Throughout the MBA Marketing course of Digital Marketing 584 at Oregon State University, I was tasked with the assignment of completing a digital marketing certification of my choosing. If you’ve ever taken the time to browse all of the avenues to get certified in this industry, you know that there are many to choose from and it’s difficult to know which one works best for your career goals. After careful consideration and research, I landed on the HubSpot Inbound Marketing Certification.
What made Hubspot’s Inbound Marketing Certification stand out to me?
What drew me to a marketing career in the first place: storytelling and relationship building. To me, a successful marketing campaign is really a great story told by the brand to build long-term connections with its consumers. The Inbound Marketing Certification by HubSpot is all about creating the right content for the right person at the right time in their buyer journey. When you can hit that content sweet spot, your business is perceived as helpful, knowledgeable, trustworthy, and thus the relationship can be formed!
Here’s a brief breakdown of HubSpot’s Inbound Marketing Certification:
The Inbound Marketing Certification is a ten-section course that covers marketing techniques that move consumers down your marketing funnel and range from creating content, using social promotion, converting and nurturing leads, to marketing to your long-term customers. The estimated time of completion for this program is technically four hours through 34 videos and nine quizzes. However, with studying and general time balancing of everyday life, I’d budget at least a week to fully absorb the content. For this part-time student/full-time employee, it took me a little over a week to fit it all in and be ready for the exam.

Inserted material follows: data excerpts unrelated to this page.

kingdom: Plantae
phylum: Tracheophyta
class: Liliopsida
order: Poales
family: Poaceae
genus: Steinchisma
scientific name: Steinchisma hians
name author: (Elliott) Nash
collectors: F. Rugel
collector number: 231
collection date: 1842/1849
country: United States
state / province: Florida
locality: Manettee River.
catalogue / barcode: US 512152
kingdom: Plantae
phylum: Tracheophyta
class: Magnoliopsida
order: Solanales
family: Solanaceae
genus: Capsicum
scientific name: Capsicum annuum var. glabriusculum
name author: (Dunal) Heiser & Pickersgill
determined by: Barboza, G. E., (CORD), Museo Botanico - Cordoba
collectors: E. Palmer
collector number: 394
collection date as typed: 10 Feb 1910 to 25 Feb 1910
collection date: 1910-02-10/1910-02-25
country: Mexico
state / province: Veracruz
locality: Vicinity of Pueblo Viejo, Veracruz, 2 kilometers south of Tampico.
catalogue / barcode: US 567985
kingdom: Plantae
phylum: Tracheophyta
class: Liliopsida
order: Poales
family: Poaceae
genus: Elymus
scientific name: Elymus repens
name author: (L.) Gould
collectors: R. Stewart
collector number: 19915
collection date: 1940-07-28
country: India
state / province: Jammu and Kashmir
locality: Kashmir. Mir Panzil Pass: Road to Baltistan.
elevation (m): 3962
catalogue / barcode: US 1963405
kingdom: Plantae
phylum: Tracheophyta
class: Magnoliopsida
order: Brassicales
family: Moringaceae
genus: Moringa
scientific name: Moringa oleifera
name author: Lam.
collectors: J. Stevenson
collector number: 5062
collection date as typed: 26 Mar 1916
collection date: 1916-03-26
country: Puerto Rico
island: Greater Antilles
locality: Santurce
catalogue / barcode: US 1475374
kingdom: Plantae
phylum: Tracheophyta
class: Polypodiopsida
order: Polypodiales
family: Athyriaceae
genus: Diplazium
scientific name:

Some of the basics include I learned include…
The Inbound Methodology. This was drilled into my head throughout the course as a simplified version of the buyer journey or marketing funnel we’re all familiar with. Attract by building trust, engage by discovering more about your consumer, and delight by empowering people to grow with your business as a co-resource.
Creating content and conversation strategy that hits each stage of the methodology. Topics included best practices for optimizing blogs, better conversation strategies on social media, and how to create effective pillar pages and subtopic clusters with a clear call to actions on your website.
Conversion and lead nurturing. Not every sale happens immediately. Optimizing your conversion strategy and creating an effective lead nurturing system allows consumers to easily move down the marketing funnel and coexist with the sales team. Timely feedback between marketing, sales, and customer service teams is essential for these to be successful.
For the full list of course topics, click here.
Should You Take HubSpot’s Inbound Marketing Certifiaction
Overall, I found this certification to be incredibly helpful. Some of the content is familiar if you’ve worked in or studied materials related to digital marketing which makes this program easily digestible, and some of it will provide supplementary value you didn’t know you needed. What really stood out to me about HubSpot’s learning center is the organization of the courses. Sure, I already knew topics like best practices for website optimization, but the way they take all of that information and deliver it through videos, slides, downloadable study guides, and additional blog resources creates a clear path for how inbound marketing all fits together in the bigger picture. My one frustration was that by the end of the course, some of the topics became a bit repetitive, although I can see why because each component is integral and overlays with another topic in the marketing strategy.
On a scale of 1-5, I’d give this course a 5. If you’re starting out in your career and considering taking a digital marketing certification to strengthen your resume, I highly recommend HubSpot’s Inbound Marketing Certification. It is a great starting point for up and coming marketers looking to increase their skillset in a variety of topics. From here, you could easily jump into a social media, email marketing, CRM, SEO, or a sales management certification and be a step ahead. If you’re a more seasoned digital marketer, I still recommend it. It would be an easy way to stay up-to-date with inbound best practices and won’t take you very long to complete. It’s a win-win!